High levels of personal debt threaten the economy by making banks more vulnerable to downturns, a Bank of England official has said.

 In a speech to the University of Liverpool’s Institute for Risk and Uncertainty, Alex Brazier outlined the dangers posed by increasing amounts of household debt.

 Mr Brazier, the Bank’s financial stability director, said high levels of credit card debt and personal loans make banks more vulnerable to downturns because borrowers are more likely to default.

 He said high levels of mortgage debt make downturns deeper because consumers tend to cut back on spending in order to keep up repayments. “Household debt – like most things that are good in moderation – can be dangerous in excess,” he said.

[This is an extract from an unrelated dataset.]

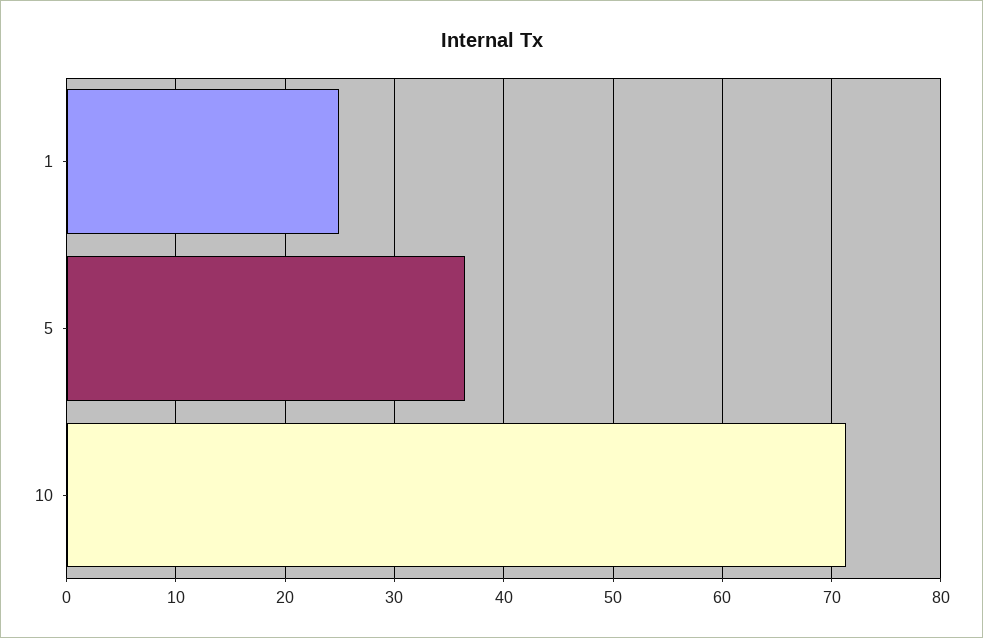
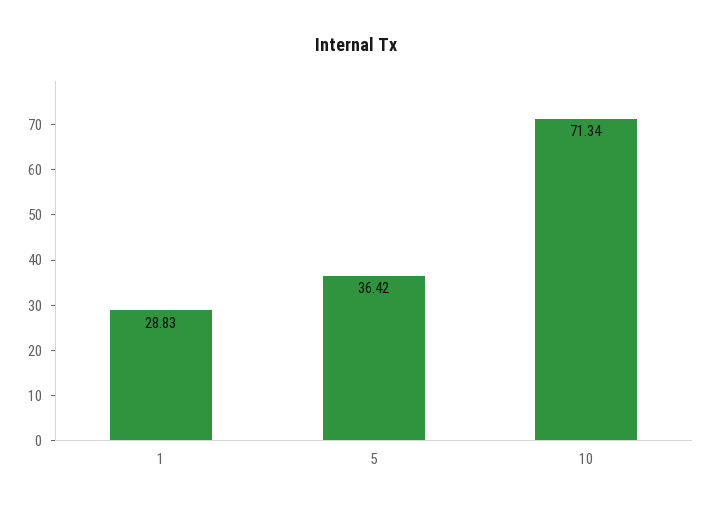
1: 25 -> 28.83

 “Dangerous to borrowers, lenders and, most importantly from our perspective, everyone else in the economy.”

 Mr Brazier said lending has grown in line with the economy over the past two years and consumer debt levels are no higher relative to incomes than they have been for 20 years.

 But, he said, consumer credit has been growing rapidly. Outstanding car loans, credit card balance transfers and personal loans have increased by 10% in the past year while household incomes have gone up only by 1.5%.

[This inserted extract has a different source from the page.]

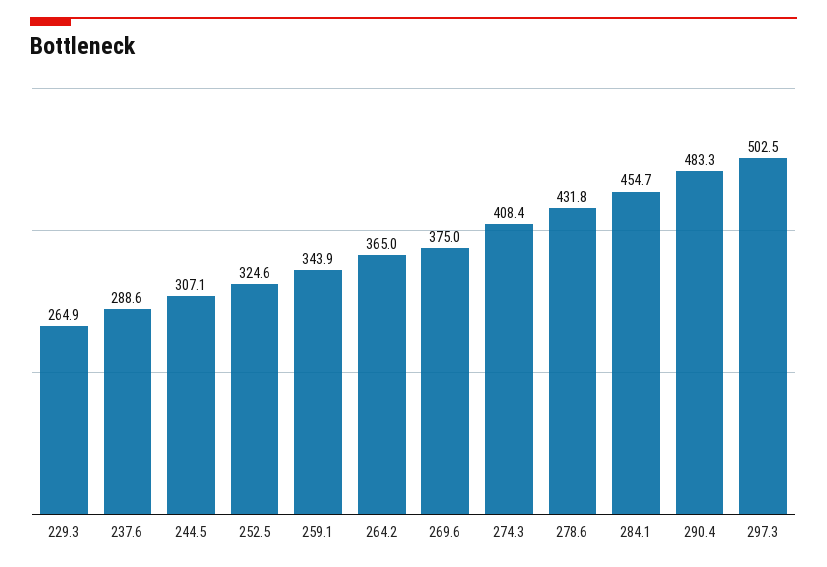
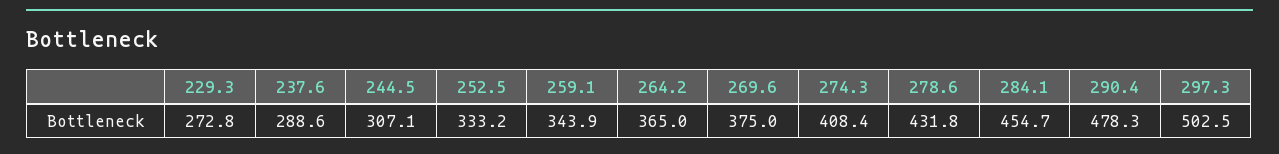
229.3: 264.9 -> 272.8
252.5: 324.6 -> 333.2
290.4: 483.3 -> 478.3

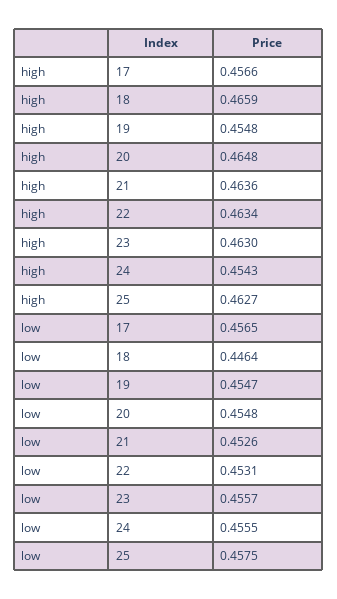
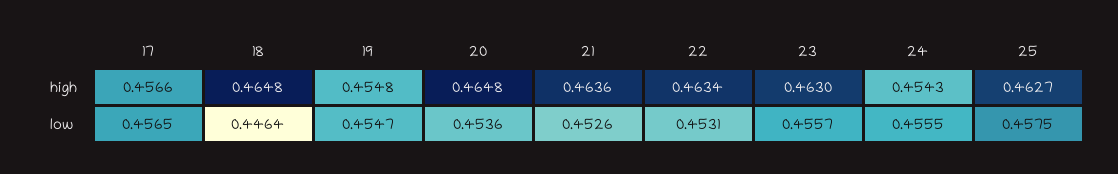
high, 18: 0.4659 -> 0.4648
low, 20: 0.4548 -> 0.4536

 Mr Brazier said lenders can end up in a “spiral of complacency” in periods of good economic performance as they reduce prices and loosen lending criteria.

 As credit becomes cheaper, it’s taken up more widely and serviced more easily.

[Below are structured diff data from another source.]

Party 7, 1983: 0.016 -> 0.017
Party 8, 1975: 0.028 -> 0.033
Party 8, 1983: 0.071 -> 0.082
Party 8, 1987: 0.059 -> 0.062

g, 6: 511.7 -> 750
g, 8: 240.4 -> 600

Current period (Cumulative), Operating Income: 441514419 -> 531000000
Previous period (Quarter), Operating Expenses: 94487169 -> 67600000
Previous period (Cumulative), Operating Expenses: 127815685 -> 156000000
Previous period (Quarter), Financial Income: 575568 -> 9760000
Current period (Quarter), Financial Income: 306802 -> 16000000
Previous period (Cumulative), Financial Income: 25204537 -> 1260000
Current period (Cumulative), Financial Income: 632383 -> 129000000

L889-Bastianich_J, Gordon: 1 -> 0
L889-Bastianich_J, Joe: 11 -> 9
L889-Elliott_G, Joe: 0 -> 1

 “The spiral continues, and borrowers rack up more and more debt,” said Mr Brazier.

 “Lending standards can go from responsible to reckless very quickly. The sorry fact is that as lenders think the risks they face are falling, the risks they - and the wider economy – face are actually growing.”

 Mr Brazier said the Bank of England is putting in place defence lines to guard against the spiral of complacency and protect the wider economy.

 These include pro-active supervision of banks and building societies, regular stress-testing of lenders and the restriction of high loan-to-income mortgage lending.